French Green Lentil and Vegetable Roast with Rich Gravy
Categories: Excerpt Food & Nutrition
Finding a hearty main dish for Thanksgiving has been my life’s challenge ever since I married a vegetarian. Nelson’s not picky—he’d be happy to eat whatever alternative fake turkey roast I find at the store for Thanksgiving. But I refuse to believe that a plastic wrapped loaf of vegetable protein is the best option vegans and vegetarians have. Besides, I’ll take any excuse to play around in the kitchen for a couple of hours.
I found this lentil loaf recipe in Marlene Watson-Tara’s Macrobiotics for All Seasons. It’s not pretending to be turkey, and it doesn’t have to. A loaf is a perfectly acceptable main dish on its own! I paired this with some gravy and the Autumn Roasted Vegetables for dinner on Sunday, and it was a delicious and filling meal, full of fun and interesting ingredients!

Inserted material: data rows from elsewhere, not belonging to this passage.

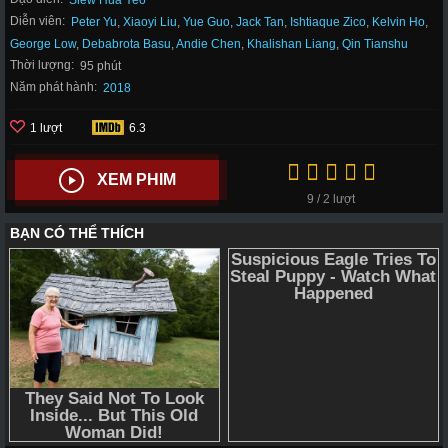
Siew Hua Yeo
Diễn viên:
Peter Yu
,
Xiaoyi Liu
,
Yue Guo
,
Jack Tan
,
Ishtiaque Zico
,
Kelvin Ho
,
George Low
,
Debabrota Basu
,
Andie Chen
,
Khalishan Liang
,
Qin Tianshu
Thời lượng:
95 phút
Năm phát hành:
2018
1 lượt
6.3
XEM PHIM
9 / 2 lượt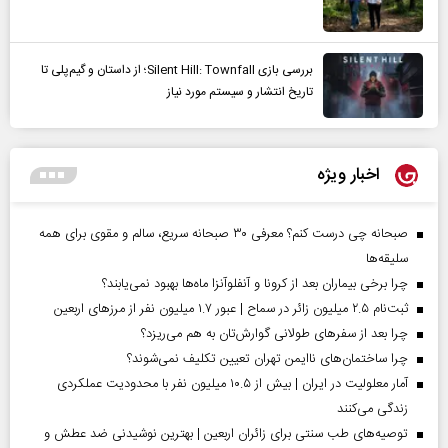
بررسی بازی Silent Hill: Townfall؛ از داستان و گیم‌پلی تا
تاریخ انتشار و سیستم مورد نیاز
اخبار ویژه
صبحانه چی درست کنم؟ معرفی ۳۰ صبحانه سریع، سالم و مقوی برای همه
سلیقه‌ها
چرا برخی بیماران بعد از کرونا و آنفلوآنزا ماه‌ها بهبود نمی‌یابند؟
ثبت‌نام ۲.۵ میلیون زائر در سماح | عبور ۱.۷ میلیون نفر از مرز‌های اربعین
چرا بعد از سفرهای طولانی گوارش‌تان به هم می‌ریزد؟
چرا ساختمان‌های ناایمن تهران تعیین تکلیف نمی‌شوند؟
آمار معلولیت در ایران | بیش از ۱۰.۵ میلیون نفر با محدودیت عملکردی
زندگی می‌کنند
توصیه‌های طب سنتی برای زائران اربعین | بهترین نوشیدنی ضد عطش و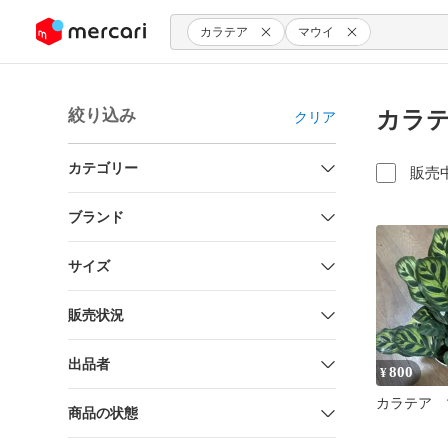
ンツにスキップ
カラテア
マウイ
絞り込み
カラテ
クリア
カテゴリー
販売
ブランド
サイズ
販売状況
出品者
800
¥
カラテア 
商品の状態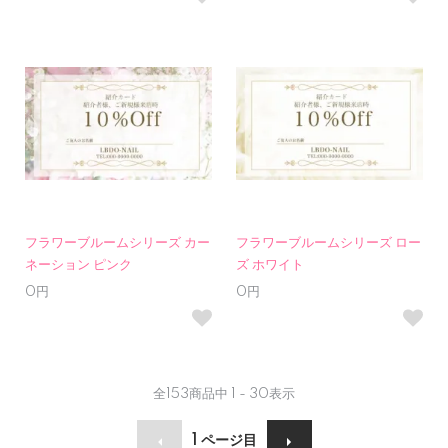
フラワーブルームシリーズ カー
フラワーブルームシリーズ ロー
ネーション ピンク
ズ ホワイト
0円
0円
全
153
商品中
1 - 30
表示
1
ページ目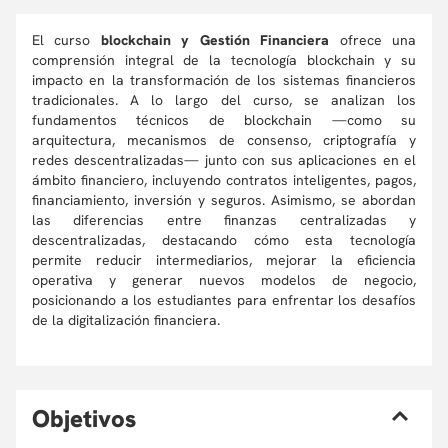
El curso
blockchain y Gestión Financiera
ofrece una
comprensión integral de la tecnología blockchain y su
impacto en la transformación de los sistemas financieros
tradicionales. A lo largo del curso, se analizan los
fundamentos técnicos de blockchain —como su
arquitectura, mecanismos de consenso, criptografía y
redes descentralizadas— junto con sus aplicaciones en el
ámbito financiero, incluyendo contratos inteligentes, pagos,
financiamiento, inversión y seguros. Asimismo, se abordan
las diferencias entre finanzas centralizadas y
descentralizadas, destacando cómo esta tecnología
permite reducir intermediarios, mejorar la eficiencia
operativa y generar nuevos modelos de negocio,
posicionando a los estudiantes para enfrentar los desafíos
de la digitalización financiera.
O
bjetivos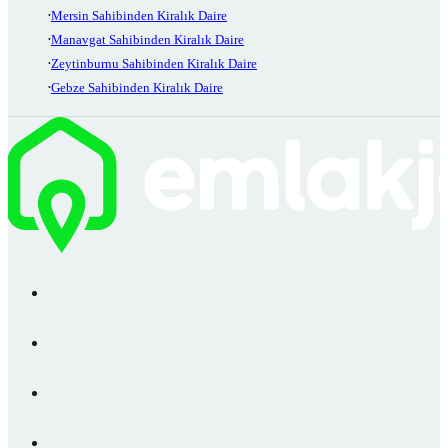
Mersin Sahibinden Kiralık Daire
Manavgat Sahibinden Kiralık Daire
Zeytinburnu Sahibinden Kiralık Daire
Gebze Sahibinden Kiralık Daire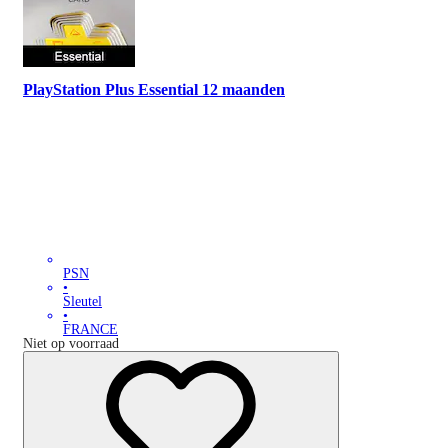
PlayStation Plus Essential 12 maanden
PSN
•
Sleutel
•
FRANCE
Niet op voorraad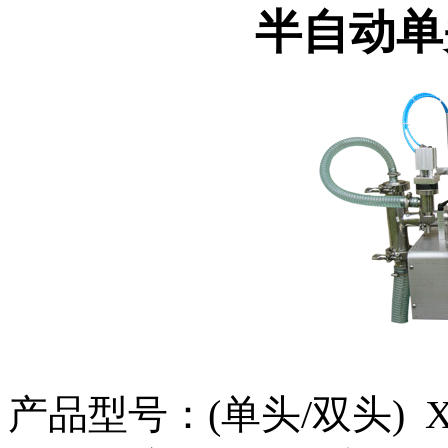
半自动单
产品型号：(单头/双头) XJ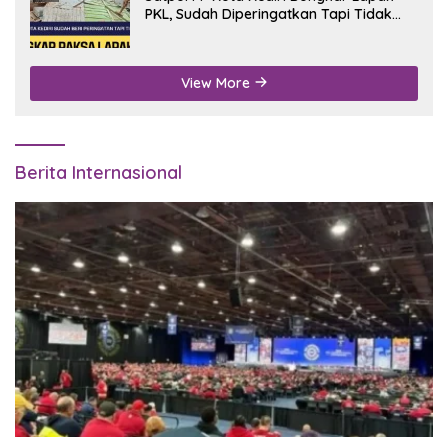
PKL, Sudah Diperingatkan Tapi Tidak
Digubris
View More
Berita Internasional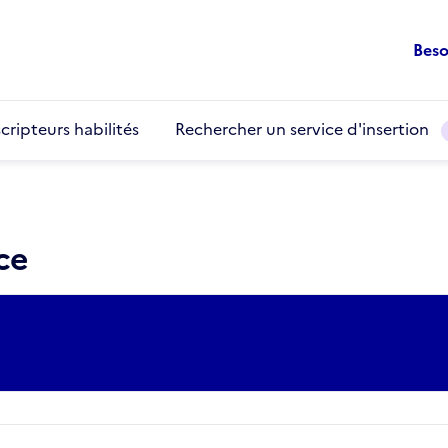
Beso
cripteurs habilités
Rechercher un service d'insertion
ce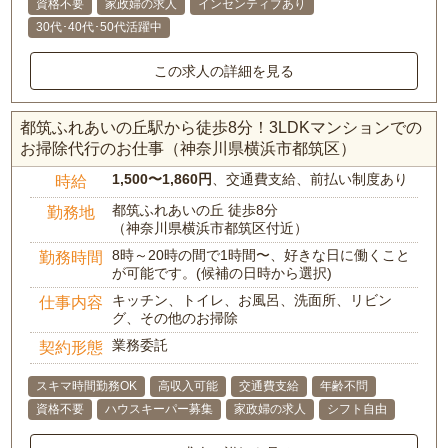
資格不要
家政婦の求人
インセンティブあり
30代･40代･50代活躍中
この求人の詳細を見る
都筑ふれあいの丘駅から徒歩8分！3LDKマンションでの
お掃除代行のお仕事（神奈川県横浜市都筑区）
1,500〜1,860円
、交通費支給、前払い制度あり
時給
都筑ふれあいの丘 徒歩8分
勤務地
（神奈川県横浜市都筑区付近）
8時～20時の間で1時間〜、好きな日に働くこと
勤務時間
が可能です。(候補の日時から選択)
キッチン、トイレ、お風呂、洗面所、リビン
仕事内容
グ、その他のお掃除
業務委託
契約形態
スキマ時間勤務OK
高収入可能
交通費支給
年齢不問
資格不要
ハウスキーパー募集
家政婦の求人
シフト自由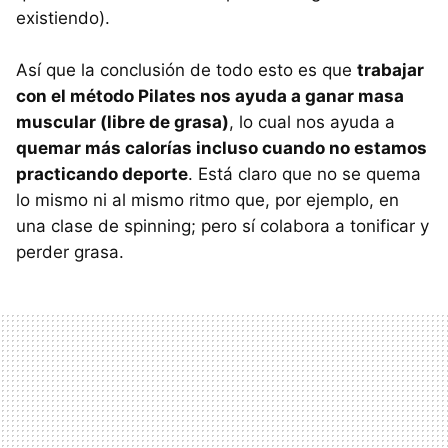
existiendo).
Así que la conclusión de todo esto es que
trabajar
con el método Pilates nos ayuda a ganar masa
muscular (libre de grasa)
, lo cual nos ayuda a
quemar más calorías incluso cuando no estamos
practicando deporte
. Está claro que no se quema
lo mismo ni al mismo ritmo que, por ejemplo, en
una clase de spinning; pero sí colabora a tonificar y
perder grasa.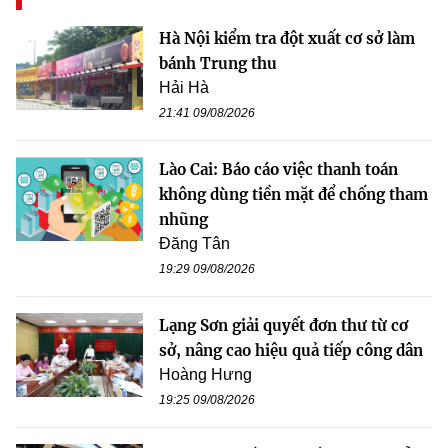
Hà Nội kiểm tra đột xuất cơ sở làm
bánh Trung thu
Hải Hà
21:41 09/08/2026
Lào Cai: Báo cáo việc thanh toán
không dùng tiền mặt để chống tham
nhũng
Đăng Tân
19:29 09/08/2026
Lạng Sơn giải quyết đơn thư từ cơ
sở, nâng cao hiệu quả tiếp công dân
Hoàng Hưng
19:25 09/08/2026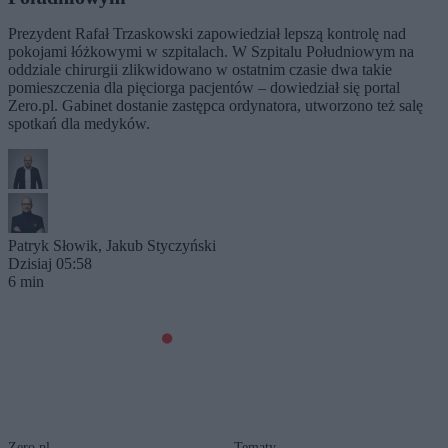
Prezydent Rafał Trzaskowski zapowiedział lepszą kontrolę nad
pokojami łóżkowymi w szpitalach. W Szpitalu Południowym na
oddziale chirurgii zlikwidowano w ostatnim czasie dwa takie
pomieszczenia dla pięciorga pacjentów – dowiedział się portal
Zero.pl. Gabinet dostanie zastępca ordynatora, utworzono też salę
spotkań dla medyków.
Patryk Słowik
,
Jakub Styczyński
Dzisiaj 05:58
6 min
Zero.pl
Tematy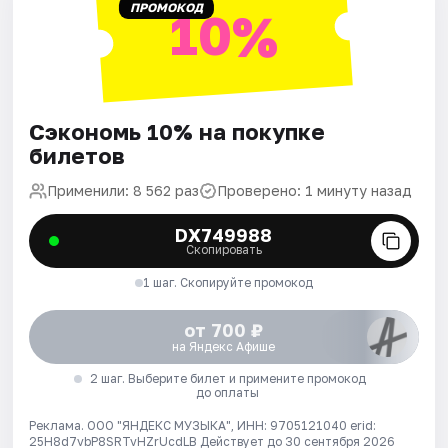
ПРОМОКОД
10%
Сэкономь 10% на покупке
билетов
Применили: 8 562 раз
Проверено: 1 минуту назад
DX749988
Скопировать
1 шаг. Скопируйте промокод
от 700 ₽
на Яндекс Афише
2 шаг. Выберите билет и примените промокод
до оплаты
Реклама. ООО "ЯНДЕКС МУЗЫКА", ИНН: 9705121040 erid:
25H8d7vbP8SRTvHZrUcdLB
Действует до 30 сентября 2026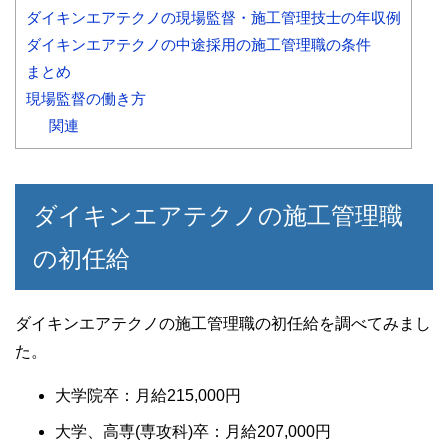
ダイキンエアテクノの現場監督・施工管理技士の年収例
ダイキンエアテクノの中途採用の施工管理職の条件
まとめ
現場監督の働き方
関連
ダイキンエアテクノの施工管理職
の初任給
ダイキンエアテクノの施工管理職の初任給を調べてみまし
た。
大学院卒：月給215,000円
大学、高専(専攻科)卒：月給207,000円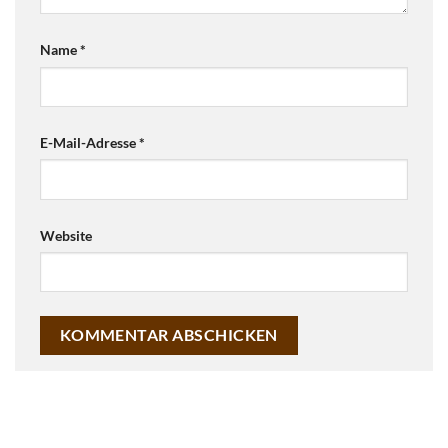
Name
*
E-Mail-Adresse
*
Website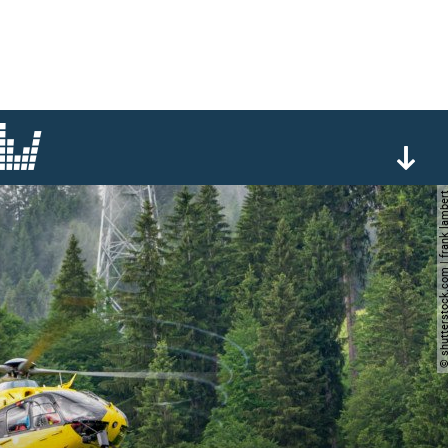
© shutterstock.com | frank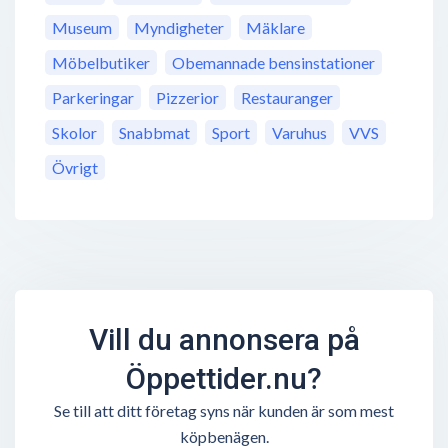
Museum
Myndigheter
Mäklare
Möbelbutiker
Obemannade bensinstationer
Parkeringar
Pizzerior
Restauranger
Skolor
Snabbmat
Sport
Varuhus
VVS
Övrigt
Vill du annonsera på
Öppettider.nu?
Se till att ditt företag syns när kunden är som mest
köpbenägen.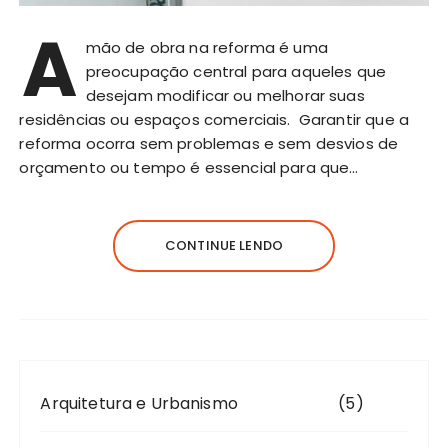
A
mão de obra na reforma é uma
preocupação central para aqueles que
desejam modificar ou melhorar suas
residências ou espaços comerciais. Garantir que a
reforma ocorra sem problemas e sem desvios de
orçamento ou tempo é essencial para que…
CONTINUE LENDO
Arquitetura e Urbanismo
(5)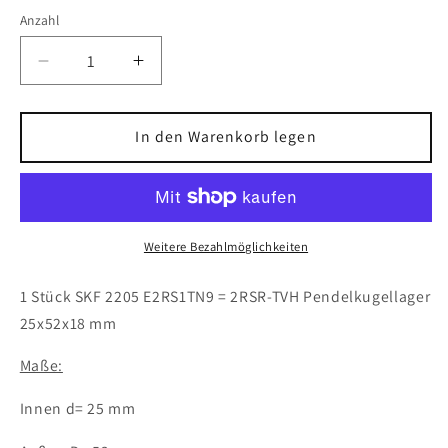
Anzahl
Verringere
Erhöhe
die
die
Menge
Menge
für
für
In den Warenkorb legen
1x
1x
SKF
SKF
2205
2205
E2RS1TN9
E2RS1TN9
=
=
Weitere Bezahlmöglichkeiten
2RSR-
2RSR-
TVH
TVH
1 Stück SKF 2205 E2RS1TN9 = 2RSR-TVH Pendelkugellager
Pendelkugellager
Pendelkugellager
25x52x18 mm
25x52x18
25x52x18
mm
mm
Maße:
Kugellager
Kugellager
Innen d= 25 mm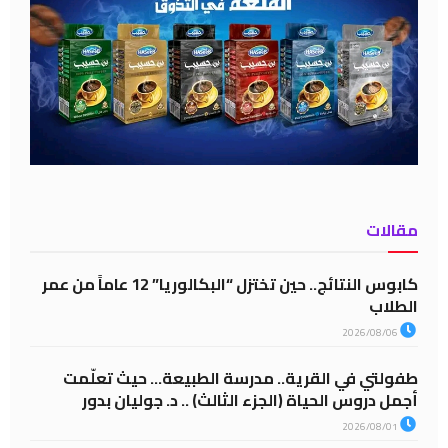
مقالات
كابوس النتائج.. حين تختزل “البكالوريا” 12 عاماً من عمر
الطلاب
2026/08/06
طفولتي في القرية.. مدرسة الطبيعة… حيث تعلّمت
أجمل دروس الحياة (الجزء الثالث) .. د. جوليان بدور
2026/08/01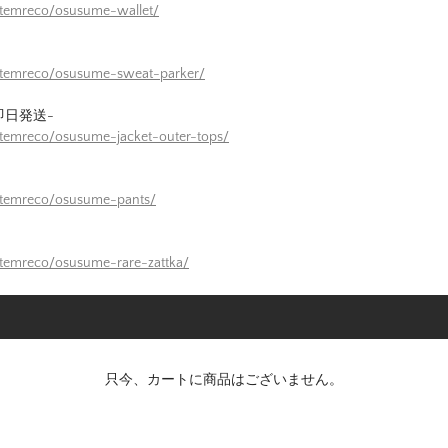
itemreco/osusume-wallet/
/itemreco/osusume-sweat-parker/
即日発送-
itemreco/osusume-jacket-outer-tops/
itemreco/osusume-pants/
itemreco/osusume-rare-zattka/
只今、カートに商品はございません。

French Green Lentil and Vegetable Roast
- 3 shiitake mushrooms
- 2 tbsp oil
- 1 small onion, diced
- 1 carrot, peeled and diced
- 2 stalks celery, diced
- 2 cloves garlic, crushed
- 2 sprigs thyme, taken off the stalks
- ½ cup dry French green lentils
- 2 tbsp shoyu
- Small piece of kombu
- 2 tsp brown rice miso
- ½ cup brown breadcrumbs
- ¼ cup ground almonds, toasted
- 3 tbsp sesame seeds, toasted
Soak the shiitake in warm water for about 10 minutes until soft. Remove and discard the stalks and then finely chop the mushrooms. Reserve the soaking liquid. Heat the oil in a pan and fry the onion, carrot and celery for 5 minutes. Add the garlic and thyme, and fry for a further 2 minutes. Add the lentils, shoyu, followed by the kombu and shiitake soaking liquid. Let the lentils boil rapidly for 10 minutes and then simmer for a further 40 minutes or until the lentils are soft. Stir the pot every now and then.
Preheat the oven to 190ºC/ 365ºF. Take the kombu out of the lentil pot and put in a blender with half the lentil mix and the miso, blend until smooth and then put back into the lentil pot. Stir in the rest of the ingredients and a good twist of black pepper until they are evenly mixed. Pour the mixture into an oiled loaf pan and bake for 1 hour. When it is ready, remove from the oven and allow to rest for a couple of minutes. Use a palette knife to loosen the edges and turn out onto a serving dish.
- 3 shiitake mushrooms
- 1 large onion, thinly sliced
- 1 tsp toasted sesame oil
- 2 tbsp tahini
- 2 tbsp soy sauce
- 5 tsp kuzu
- 1 tbsp mirin
Rinse the mushrooms and soak in three cups of water for half an hour. Drain, reserving the soaking liquid. Cut the mushrooms into slices, discarding the hard tips of the stems. Sauté the onions and mushrooms in the toasted sesame oil for 15 minutes. Add the reserved soaking water, cover and bring to a boil. Mix together the tahini and soy sauce and gently stir into the onions and mushrooms. Lower the heat and simmer for 5 minutes. Completely dissolve the kuzu in half a cup of cool water. Turn the heat to high and add the kuzu, stirring constantly until the kuzu begins to brown. Lower the heat, stir in the mirin, and simmer for 5 minutes.